At least 22 people were killed when attackers stormed one of Afghanistan’s largest universities on Monday, detonating a suicide bomb and spraying classrooms with bullets during a cheeky hour attacked by the Islamic State (IS) group.
The attack on Kabul University, which came as forces of violence across Afghanistan, marked the second time in less than two weeks that an educational institution was targeted in the capital by IS group extremists.
Survivors described horrific scenes after the incident, which unfolded around 6 p.m. 11 local time when a suicide bomber blew himself up inside campus.
Two gunmen then began firing, officials said, sending hundreds of students fleeing and encrypting over edge walls.
Fraidoon Ahmadi, a 23-year-old student, told AFP he was in class when shots were fired at the university.
“We were very scared and we thought it might be the last day of our lives … boys and girls shouted, prayed and shouted for help,” Ahmadi said.

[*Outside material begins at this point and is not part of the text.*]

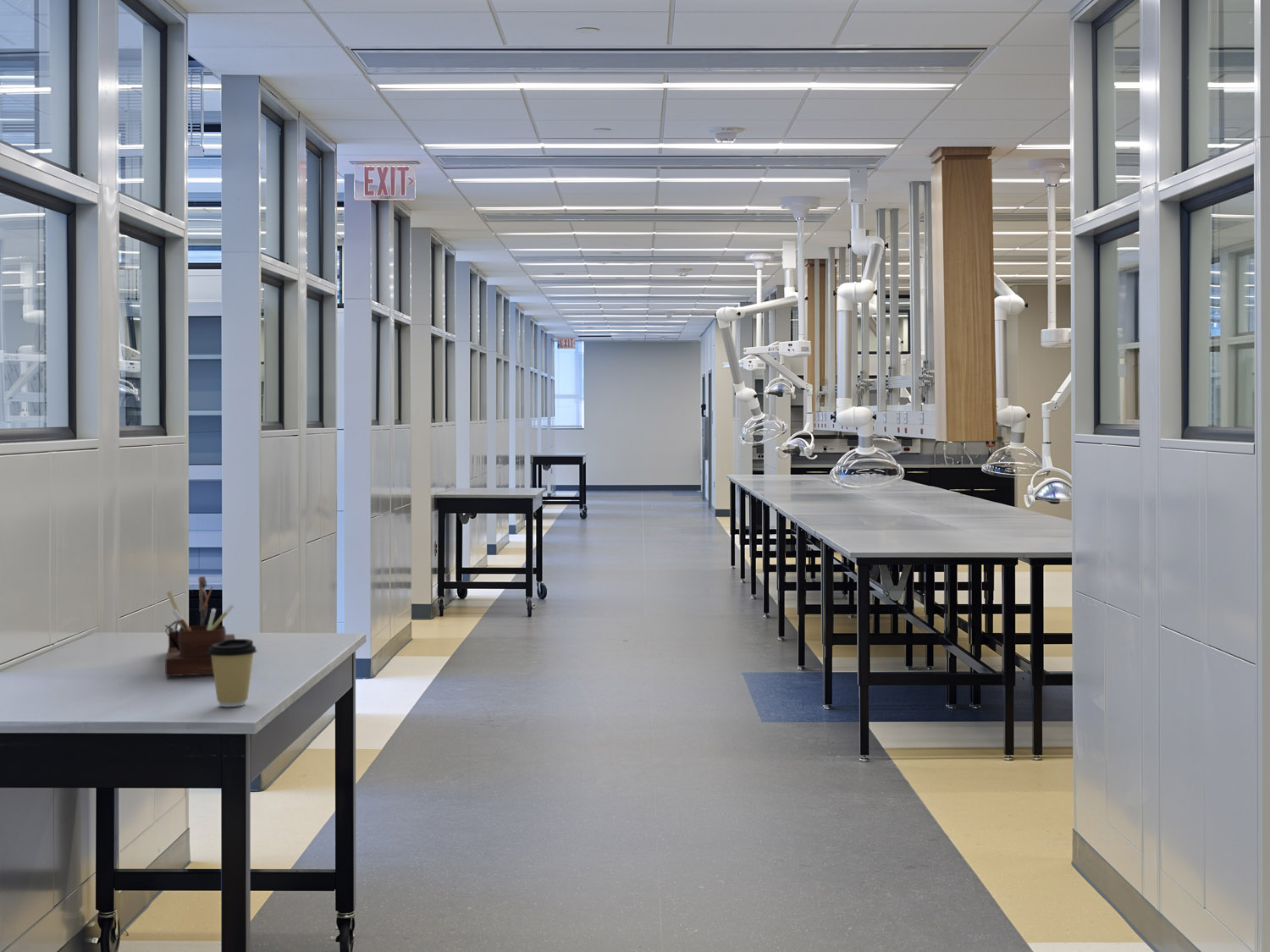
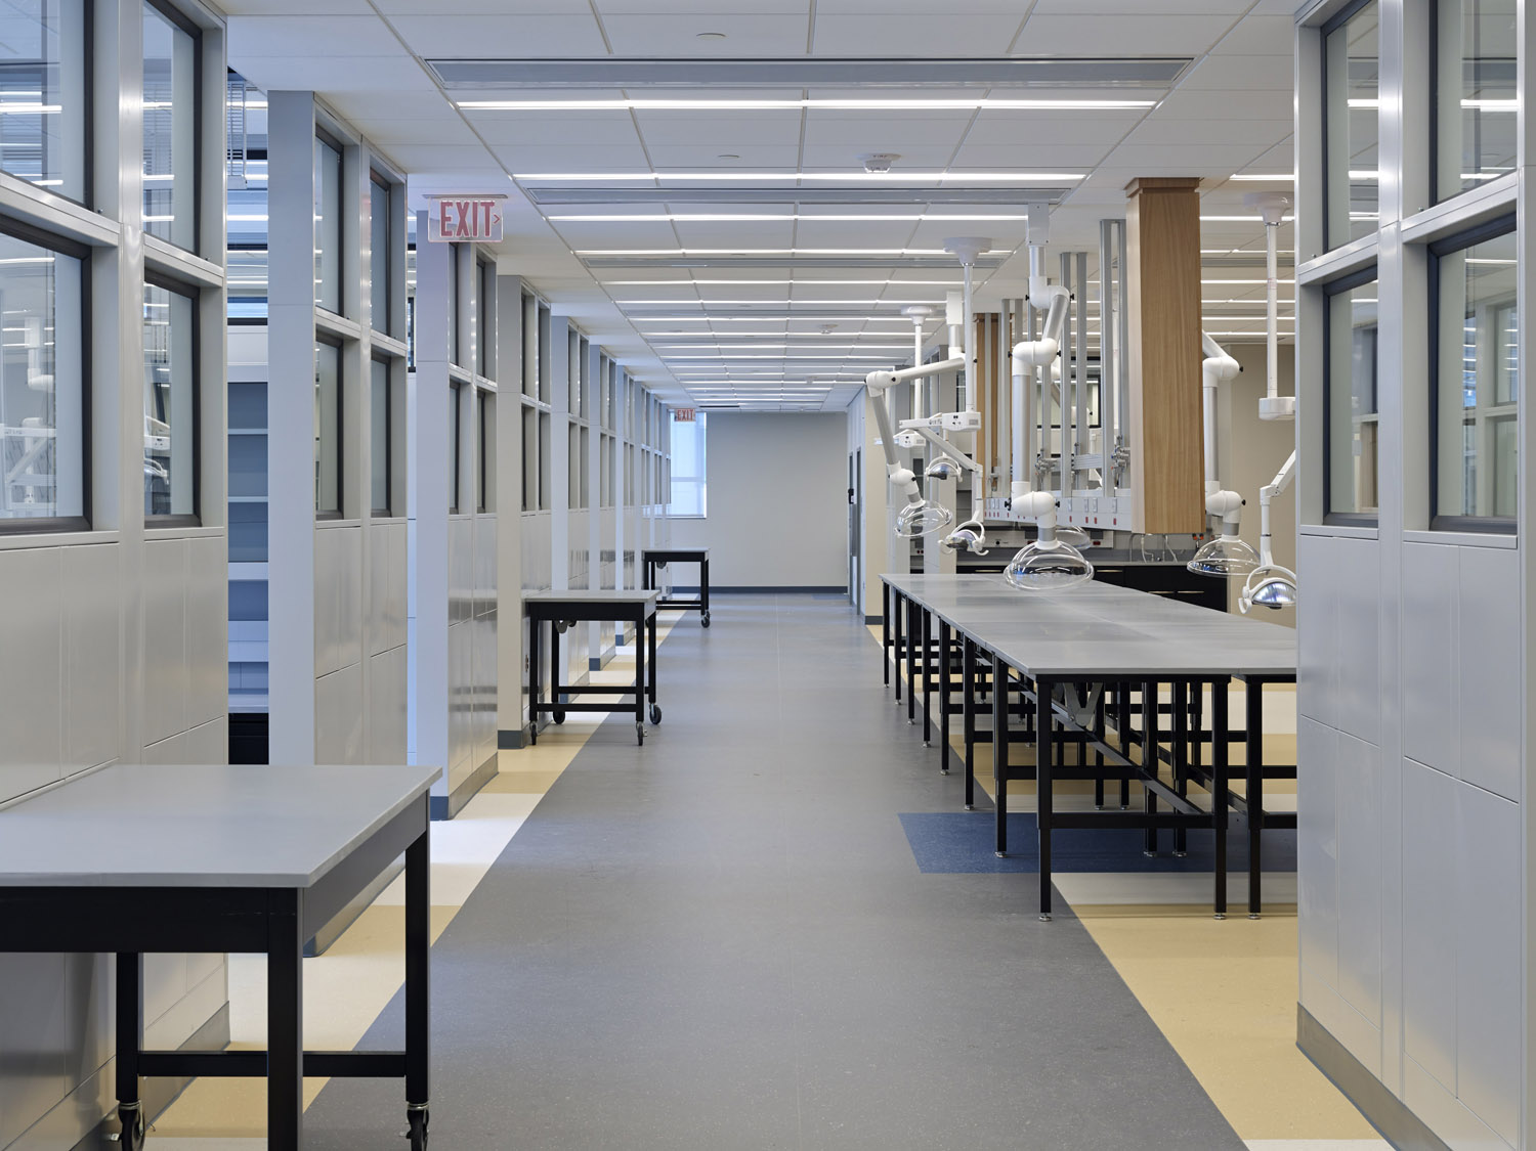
- coffee cup [207,638,257,707]
- desk organizer [164,575,236,677]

He said he and other students were besieged for more than two hours before being rescued.
Worrying pictures posted online showed what appeared to be the bodies of slain students lying at desks and chairs.
The IS group said two of its fighters carried out the attack.
The Ministry of Public Health said at least 22 people were killed and 22 more injured. Officials said most of the injured were students.
Ghani promises revenge
It was not immediately clear how the attackers got their weapons into the university, which has security checks. Officials said an investigation was underway.
It took Afghan security forces, backed by US troops, several hours to clear the campus and declare the attack over.
The Taliban said they were not involved, but Vice President Amrullah Saleh blamed the rebel group and their supporters in Pakistan, even though he acknowledged an intelligence error.
“We will correct our intelligence errors. But the Taliban, their like-minded satanic allies next door, will never be able to wash their consciences over this stinking and unjust attack on Kbul uni,” Saleh wrote on Twitter.
Afghan authorities routinely accuse Islamabad of supporting the Taliban, accusing Pakistan of denying it.
Pakistan’s foreign ministry condemned Monday’s attack, which it said was a “despicable” attack on a learning center.
President Ashraf Ghani vowed to take revenge.
“We take revenge for this senseless attack and for every drop of innocent student blood shed today,” Ghani said in a statement released by the presidential palace.
Over the years, several training centers have been attacked by extremist groups such as the IS group.
Last week, at least 24 people, mostly students, were killed in a suicide attack on a training center in western Kabul claimed by terrorist equipment.
In 2018, a suicide bomber killed dozens of people, many of them teenagers, in front of Kabul University in an attack that the IS group also claimed.
NATO in Afghanistan condemned the recent massacre.
“Afghan children and young people need to feel safe in school. #NATO stands firm in all efforts to stop violence,” NATO envoy Stefano Pontecorvo said on Twitter.
Violence has escalated in recent weeks, despite ongoing peace talks between the Taliban and the government, which began in Qatar in September.
Zalmay Khalilzad, the US envoy who negotiated a separate agreement with the Taliban in February, visited Islamabad on Monday, where he met with the head of the Pakistani military to discuss a “way forward for lasting peace in Afghanistan,” officials said.
Conversations have so far made little concrete progress.